→ **Requirement**
Could you copy out all the lines in the material below where the word "Example" occurs?

··· Records for the task

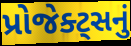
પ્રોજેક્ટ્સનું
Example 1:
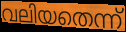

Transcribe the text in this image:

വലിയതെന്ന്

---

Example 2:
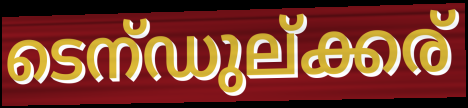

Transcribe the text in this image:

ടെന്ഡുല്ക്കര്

······
··· Records for the task

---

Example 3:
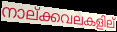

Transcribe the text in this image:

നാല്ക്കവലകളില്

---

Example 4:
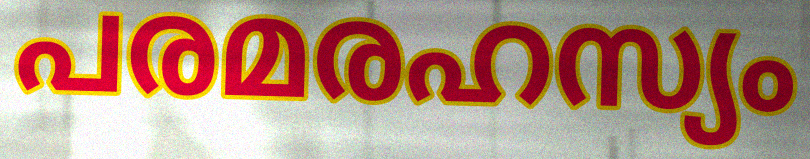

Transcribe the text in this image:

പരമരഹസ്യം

······

→ **Answer section**
Example 1:
Example 2:
Example 3:
Example 4:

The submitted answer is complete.